WIL Anderson is chomping at the bit to begin filming the new season of Gruen.
The comedian hosts the popular series which dissects advertising, marketing and spin alongside industry experts Todd Sampson and Russel Howcroft.
Prime Minister Malcolm Turnbull's early call for the 2016 Federal election derailed the show's plans to produce an entirely politically focused 2016 season.
With the show's busy stars blocking out a particular time of year for the show, they weren't able to adjust their schedules to film any earlier.
"He's actually my local member and he (expletive) my year," Anderson tells APN's The Guide.
"I also had more Tony Abbott jokes than Malcolm jokes so he's screwed me twice."
The drama turned out to be a blessing in disguise though.
"Sometimes you don't know what's best for you," he says. "Having been overseas and watching it from a distance, I'm so glad we didn't do an election show.
"There's never been a longer, more boring, overly-examined election.
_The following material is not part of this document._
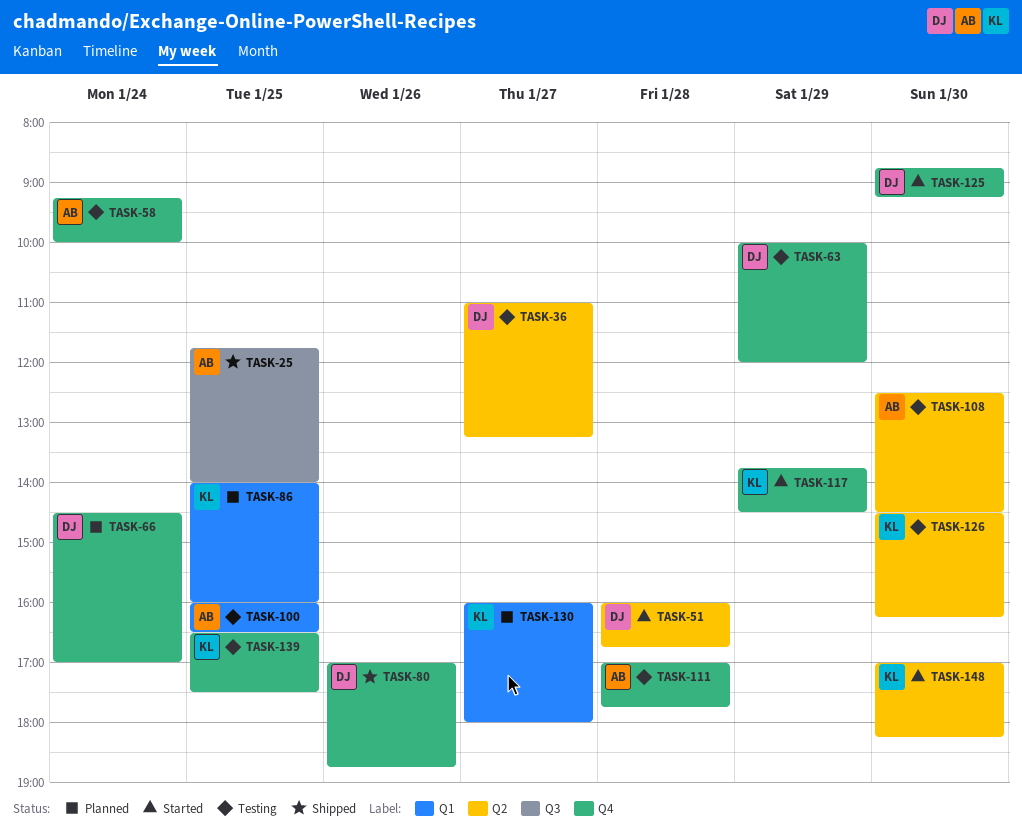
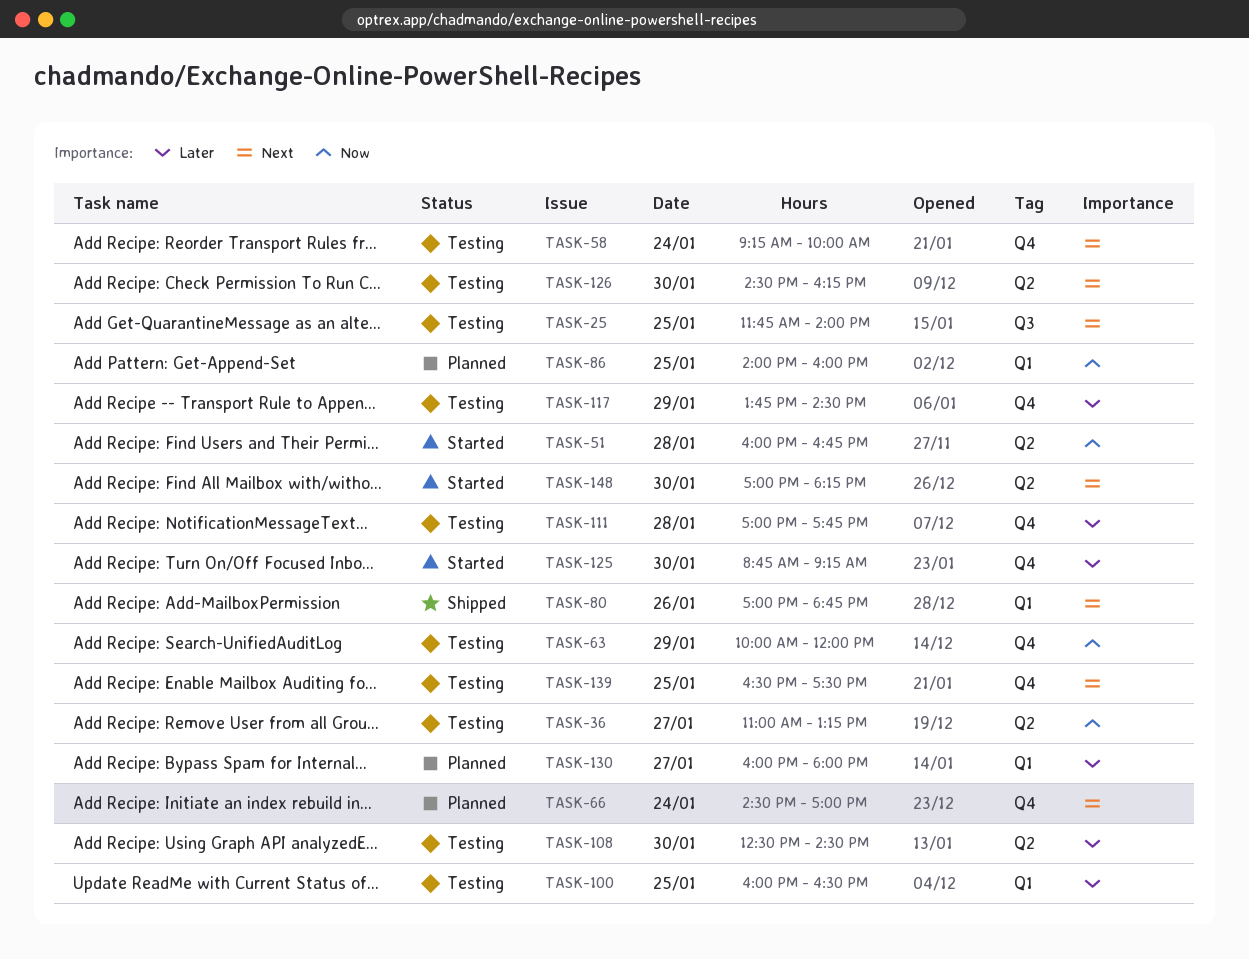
TASK-25, status: Shipped -> Testing
TASK-80, label: Q4 -> Q1
TASK-117, status: Started -> Testing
We like to find angles nobody else is focusing on and it would have been incredibly difficult to do that. Instead of having to talk about the election each week we can go 'is there anything interesting in the world of politics we have to talk about?' If not then we don't have to."
Instead, Anderson, Sampson, Howcroft and their rotating roster of special guests will analyse major events, including the Rio Olympics and America's Presidential Election race.
"This US election is one of the most fascinating things of all time," Anderson says.
"You have an actual brand -Trump. The name is on the building; that is his brand. So there's a brand running against the biggest American political establishment brand - the Clintons.
"Trump is this outrageous figure who does everything a brand would never do, and then you have this play-it-safe, old-school, corporate brand of the Clintons.
"The interesting thing is many people have already locked in their opinions about them, which begs the question of would negative campaigning even work? What would you say about Trump that he hasn't already said about himself?"
Anderson also reveals the show's witty banter comes from an extensive rehearsal period.
"The first time we did Gruen we did trial shows testing me and the guests," he says.
"We've just kept that system, partly as an exercise because there's such a big gap between seasons and also to audition new guests. We do four (trial) panel shows and we run 16 new guests through. We feel like we're rewarded by that in the show."
Gruen premieres tonight at 8.30pm on ABC1.